Anil Patel has come up with a unique way to help artists and his community at the same time.

Timeraiser, the charitable organization he founded in Toronto in 2002, is designed as a live auction forum for emerging artists – but with a twist. Instead of offering money, the prospective art buyers bid chunks of time that they pledge to a not-for-profit organization in exchange for an original work. They get to take home the art after the time they committed is fulfilled.

"Timeraiser is like speed-dating for volunteerism," explains Patel, a 38-year-old former resident of Chatham, Ont. "People come to our event, meet with dozens of non-profits. Once they match their skills to their needs, people can bid."

Would-be volunteers meet the organizations, representing a wide selection of social causes, at large-scale parties – revels with a cause – spread over the year in 12 Canadian cities, including Montreal where the next Timeraiser (or Bénévotemps as it is known in French) is scheduled to take place Thursday. At any one event, there are typically 20 non-profits, 25 works of art and 200 people (artists, non-profits, potential volunteers and corporations interested in employee engagement) all vying to get one another's attention in support of a greater cause.

Patel came up with the idea as a way of helping artists, whom he says are among the least remunerated citizens in Canadian society. "They are constantly asked to donate their artwork to charity," he points out, "but many are the characteristic 'starving artists,' earning less than $20,000 a year." To help offset their penurious status, Patel pays each participating artist up to a $1,000 each for an artwork, money raised from donations by corporate partners, among them Toronto-Dominion Bank and the RBC Emerging Arts Project.

To date, Timeraiser has invested $710,000 in the careers of artists and has generated 114,000 volunteer hours pledged by 7,700 Canadians in support of more than 500 causes. Helping his community is a value Patel learned from his family.

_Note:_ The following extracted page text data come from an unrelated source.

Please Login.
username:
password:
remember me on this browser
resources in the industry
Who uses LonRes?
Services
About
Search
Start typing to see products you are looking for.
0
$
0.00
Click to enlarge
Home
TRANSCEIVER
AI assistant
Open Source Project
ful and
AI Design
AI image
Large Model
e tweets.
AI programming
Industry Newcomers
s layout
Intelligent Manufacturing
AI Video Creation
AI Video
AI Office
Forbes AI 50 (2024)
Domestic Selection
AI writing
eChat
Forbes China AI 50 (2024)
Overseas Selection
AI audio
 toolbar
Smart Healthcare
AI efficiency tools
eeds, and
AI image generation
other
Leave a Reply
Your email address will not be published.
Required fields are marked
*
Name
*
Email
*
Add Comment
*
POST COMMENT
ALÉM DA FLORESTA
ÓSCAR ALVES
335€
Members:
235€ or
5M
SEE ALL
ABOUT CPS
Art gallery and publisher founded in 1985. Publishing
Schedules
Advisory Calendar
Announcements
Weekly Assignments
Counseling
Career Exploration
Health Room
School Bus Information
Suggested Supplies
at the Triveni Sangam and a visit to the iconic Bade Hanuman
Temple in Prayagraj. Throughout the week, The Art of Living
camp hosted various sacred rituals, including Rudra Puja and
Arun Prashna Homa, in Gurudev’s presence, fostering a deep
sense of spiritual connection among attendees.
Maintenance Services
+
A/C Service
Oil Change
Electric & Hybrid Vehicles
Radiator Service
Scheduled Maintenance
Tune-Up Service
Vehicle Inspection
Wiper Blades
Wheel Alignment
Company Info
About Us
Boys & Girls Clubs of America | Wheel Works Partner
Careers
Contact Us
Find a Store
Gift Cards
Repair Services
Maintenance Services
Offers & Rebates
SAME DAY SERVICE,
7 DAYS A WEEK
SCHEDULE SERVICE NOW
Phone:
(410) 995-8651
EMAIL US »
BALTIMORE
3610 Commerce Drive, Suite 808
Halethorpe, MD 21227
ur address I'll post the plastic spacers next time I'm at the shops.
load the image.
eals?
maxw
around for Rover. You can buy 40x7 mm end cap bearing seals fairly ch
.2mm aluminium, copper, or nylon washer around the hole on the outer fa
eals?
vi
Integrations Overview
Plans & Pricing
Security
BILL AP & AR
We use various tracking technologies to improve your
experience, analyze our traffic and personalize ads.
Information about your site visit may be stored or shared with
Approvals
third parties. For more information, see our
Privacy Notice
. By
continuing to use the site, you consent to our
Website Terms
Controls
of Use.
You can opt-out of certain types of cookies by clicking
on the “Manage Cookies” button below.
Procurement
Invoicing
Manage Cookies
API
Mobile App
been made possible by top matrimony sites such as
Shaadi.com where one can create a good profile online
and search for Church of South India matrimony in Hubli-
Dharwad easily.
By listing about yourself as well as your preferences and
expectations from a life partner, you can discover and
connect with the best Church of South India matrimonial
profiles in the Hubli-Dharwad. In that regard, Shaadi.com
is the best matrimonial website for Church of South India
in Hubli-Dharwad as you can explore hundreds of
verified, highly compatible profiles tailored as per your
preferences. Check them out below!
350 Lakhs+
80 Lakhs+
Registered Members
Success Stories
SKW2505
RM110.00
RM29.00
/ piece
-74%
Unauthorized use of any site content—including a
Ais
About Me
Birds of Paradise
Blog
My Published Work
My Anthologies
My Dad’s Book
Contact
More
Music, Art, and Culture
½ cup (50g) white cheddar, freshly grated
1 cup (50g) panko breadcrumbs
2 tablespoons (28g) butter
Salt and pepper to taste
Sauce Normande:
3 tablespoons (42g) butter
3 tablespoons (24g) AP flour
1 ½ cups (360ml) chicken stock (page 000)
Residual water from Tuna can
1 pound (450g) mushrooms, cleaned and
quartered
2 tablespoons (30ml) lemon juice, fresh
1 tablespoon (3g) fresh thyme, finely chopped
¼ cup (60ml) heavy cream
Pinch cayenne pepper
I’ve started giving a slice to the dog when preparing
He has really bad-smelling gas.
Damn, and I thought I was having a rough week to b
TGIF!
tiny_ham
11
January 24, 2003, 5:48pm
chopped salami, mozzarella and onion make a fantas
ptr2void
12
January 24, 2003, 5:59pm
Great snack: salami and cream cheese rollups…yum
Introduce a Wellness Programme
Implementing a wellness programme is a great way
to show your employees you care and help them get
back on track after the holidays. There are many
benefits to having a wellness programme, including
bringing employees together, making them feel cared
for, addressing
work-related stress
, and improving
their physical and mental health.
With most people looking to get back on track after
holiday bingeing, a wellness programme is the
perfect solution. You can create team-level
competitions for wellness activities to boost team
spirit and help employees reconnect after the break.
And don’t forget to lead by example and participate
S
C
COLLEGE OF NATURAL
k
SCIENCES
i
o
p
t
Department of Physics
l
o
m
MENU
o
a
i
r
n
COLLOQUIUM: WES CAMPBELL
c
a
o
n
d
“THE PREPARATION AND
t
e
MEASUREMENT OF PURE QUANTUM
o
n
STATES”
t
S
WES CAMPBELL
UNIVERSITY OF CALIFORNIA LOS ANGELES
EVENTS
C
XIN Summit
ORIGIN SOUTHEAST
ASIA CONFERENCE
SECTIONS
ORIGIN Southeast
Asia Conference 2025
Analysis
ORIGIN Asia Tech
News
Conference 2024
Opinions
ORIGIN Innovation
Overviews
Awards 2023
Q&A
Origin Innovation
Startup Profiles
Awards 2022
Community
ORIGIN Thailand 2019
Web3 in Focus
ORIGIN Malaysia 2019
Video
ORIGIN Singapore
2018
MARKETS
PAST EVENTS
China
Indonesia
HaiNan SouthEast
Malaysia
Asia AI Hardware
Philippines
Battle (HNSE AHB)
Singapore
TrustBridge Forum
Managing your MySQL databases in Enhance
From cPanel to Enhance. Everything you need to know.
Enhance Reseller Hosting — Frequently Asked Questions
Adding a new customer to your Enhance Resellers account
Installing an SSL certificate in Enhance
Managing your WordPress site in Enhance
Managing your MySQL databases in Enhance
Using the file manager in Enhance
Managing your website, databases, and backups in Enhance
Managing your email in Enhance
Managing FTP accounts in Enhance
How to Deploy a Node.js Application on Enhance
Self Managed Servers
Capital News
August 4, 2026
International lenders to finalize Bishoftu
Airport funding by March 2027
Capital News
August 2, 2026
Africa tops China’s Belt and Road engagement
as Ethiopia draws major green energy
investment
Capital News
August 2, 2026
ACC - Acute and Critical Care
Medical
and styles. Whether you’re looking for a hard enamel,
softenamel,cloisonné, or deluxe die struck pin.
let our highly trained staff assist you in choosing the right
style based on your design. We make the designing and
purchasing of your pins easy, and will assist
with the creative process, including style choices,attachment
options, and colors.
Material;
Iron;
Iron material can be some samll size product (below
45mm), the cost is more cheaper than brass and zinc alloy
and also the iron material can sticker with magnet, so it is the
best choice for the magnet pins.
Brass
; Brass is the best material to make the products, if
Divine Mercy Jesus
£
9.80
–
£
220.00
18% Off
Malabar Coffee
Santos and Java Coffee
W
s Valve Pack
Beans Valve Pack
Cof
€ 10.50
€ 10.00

Both parents, now deceased, were givers. His mother, Frances Byrne, helped to raise funds for a much-needed sports facility in her community while his father, Raj Patel, a native of Tanzania, was a physician committed to helping an underserved small town.

Following their deaths in 2000 and 2007 respectively, Patel, the eldest of four siblings, wanted to honour their example. He did so by drawing on, of all things, his degree in environmental chemistry from Queen's University in Kingston. His studies taught him that life is created from interconnections. "I understand the concept of feedback loops," he says, mindful of having created a new universe of charitable giving in which art, volunteerism and citizenship co-exist. "I see systems in my sleep."